On 11/23/2010 04:31 PM, [email protected] wrote:
On Sat, Nov 20, 2010 at 01:10:53PM +1000, James A. Donald wrote:
Ian G wrote:
The result of 15-20 years is that nobody has ever lost money
because of a cryptographic failure, to a high degree of
reliability.

How about all the money lost because Wifi security does not work?

How about accounts broken into because of: LANMAN password hashing?

Definitely some problems with the LANMAN and NTLMv1 and v2. But in fairness, the were not really designed for use over hostile networks in the first place.

How about all the weak and insufficiently seeded RNGs out there?
http://www.techwarelabs.com/blackhat-2010-%E2%80%93-smb-ntlm-weak-nonce/

Non-salted (or iterated, or memory-hard) password hashes?

I think that counts, but only to the extent that the basic premise (that passwords possess sufficient entropy to be thought of as cryptographic primitives) is credible.

Cost of
replacing DES?

DES was published in 1975, intentionally weakened to 56 bit keys. First public crack came 22 years later using ~14000 PCs.

Transition to 3DES and now, 35 years later, the best attack on 3DES takes 2^113 work.
"NIST considers (3DES) keying option 1 to be appropriate through 2030".

I think we got our money's worth.

I think Denning made a similar observation after working on database
security; that attackers didn't attack in the ways you thoughtfully
defined for them, they flow around your strong defenses like water.

Attack and defense are two sides of the same coin. There's not a way to advance one without advancing the other. Or if there is, it's the attack side that tends to lead.

However, given that (e.g.) network crypto was designed to deal with
the "sniffer on a core router" attack (no reference, sorry, think it
was mid-90s),

Undoubtedly people have thought that way over the years, and many still do. But if that were indeed the case, why have we funded a $B++ CA industry all these years? You can defeat passive eavesdropping with anonymous crypto.

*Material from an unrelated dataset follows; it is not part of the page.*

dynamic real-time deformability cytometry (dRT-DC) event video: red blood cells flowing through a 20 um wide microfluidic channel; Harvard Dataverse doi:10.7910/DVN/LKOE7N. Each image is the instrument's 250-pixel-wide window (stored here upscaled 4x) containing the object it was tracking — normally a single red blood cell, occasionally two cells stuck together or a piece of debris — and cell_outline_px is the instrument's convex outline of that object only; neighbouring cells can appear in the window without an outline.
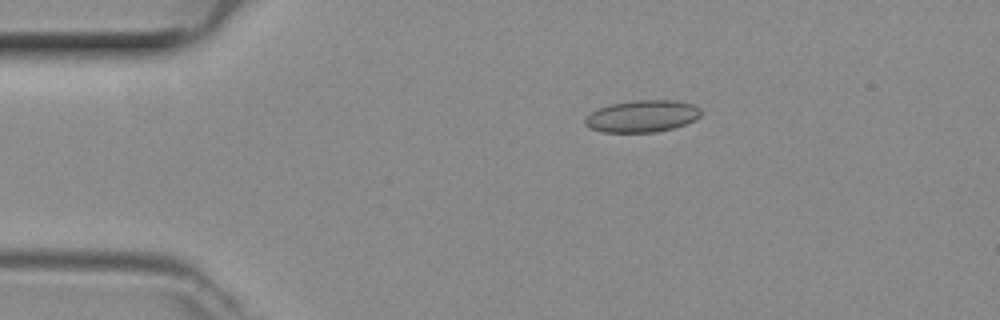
{"species": "common noctule bat (a hibernating species)", "species_latin": "Nyctalus noctula", "temperature_condition": "room temperature", "stored_images_in_passage": 42, "camera_frame_rate_fps": 3000, "um_per_image_px": 0.085, "animal": {"sex": "female", "body_mass_g": 29.2, "forearm_length_mm": 56.3}, "frame": {"image": 1, "passage_image": 3, "time_ms": 0.667, "image_size_px": [1000, 320], "cell_outline_px": [[700, 116], [696, 120], [672, 128], [656, 132], [604, 132], [588, 128], [584, 124], [584, 120], [592, 112], [600, 108], [612, 104], [636, 100], [676, 100], [692, 104], [700, 108]], "centroid_in_image_um": [54.59, 9.88], "position_along_channel_um": 30.4, "area_um2": 21.44}}
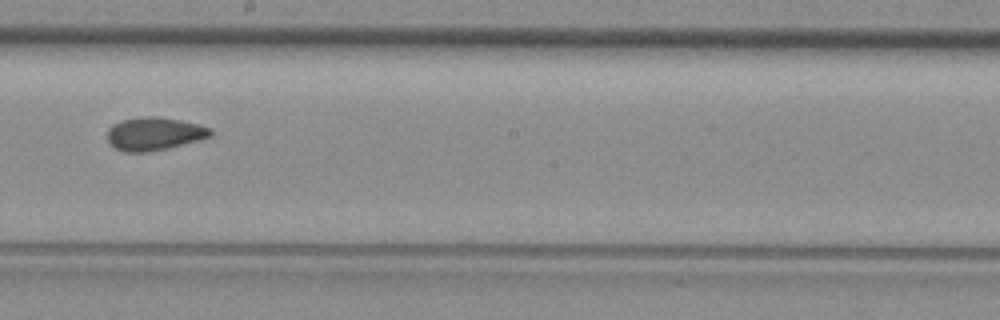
{"frame": {"image": 2, "passage_image": 21, "time_ms": 6.667, "image_size_px": [1000, 320], "cell_outline_px": [[212, 136], [168, 148], [148, 152], [124, 152], [116, 148], [108, 140], [108, 128], [112, 124], [124, 120], [144, 116], [152, 116], [180, 120], [212, 128]], "centroid_in_image_um": [13.11, 11.37], "position_along_channel_um": 235.1, "area_um2": 19.65}}
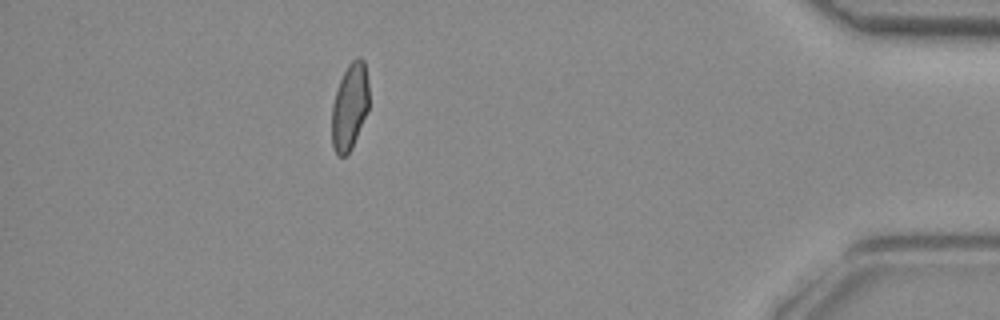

I think the fact that we haven't seen too many of
these stories any more suggests that the solution worked, not that
the solution was misguided in some way.

We don't really have systems in place to detect passive eavesdropping.

A "core router" is presumably using dedicated ASICs to route a lot of bandwidth. Even if you pwned one, it might not have much extra capacity to help you selectively filter specific traffic to monitor. To get info of it reliably you would need some high-end gear, which would need to be colocated or have some other connection of equivalent bandwidth to the core router. Which puts this attack out of reach of most script kiddies and makes it the domain of insiders and well-funded entities.

Or maybe it actually is happening, and we know it is happening, yet it represents a truth so large that we find it difficult to accept?
http://www.wired.com/science/discoveries/news/2006/05/70944
http://www.uscc.gov/annual_report/2010/Chapter5_Section_2%28page236%29.pdf

IMHO, having attackers move to other systems (or attack parts of a
system you designed), is a sign of success, not failure.  If you
designed that system (or part), that's the best possible outcome.

A few parting thoughts.

The vast majority of government equipment is COTS; economics of
scale enforce this.

Yeah the US government needs very secure COTS systems more than anybody.

Absence of evidence is not evidence of absence.

Sometimes it can be. For example, if you run a honeypot and have a good experimental design. Or if your attackers can be expected to actually attempt a bank transaction within a short timeframe, or brag to all their buddies about their l33t hack.

Not everything that can be counted counts, and not everything that
counts can be counted.

As measured in Internet time, an installed base's half-life is
forever.

Successful systems tend to be evolutionary rather than revolutionary
when there's a non-trivial ecosystem around them.

These don't bode well for the adoption of IPv6!

A successful system is used in ways its designers never imagined.

E.g., NTLM being used for VPN authentication.

Resistance to a unforseen class of attack is basically chance.

Or worse, it's a one-time accident of design against an intelligent adaptive human adversary.

Is doing more of what you're already good at necessarily a bad
strategy?

It's a guaranteed way to get outdated in 18-36 months.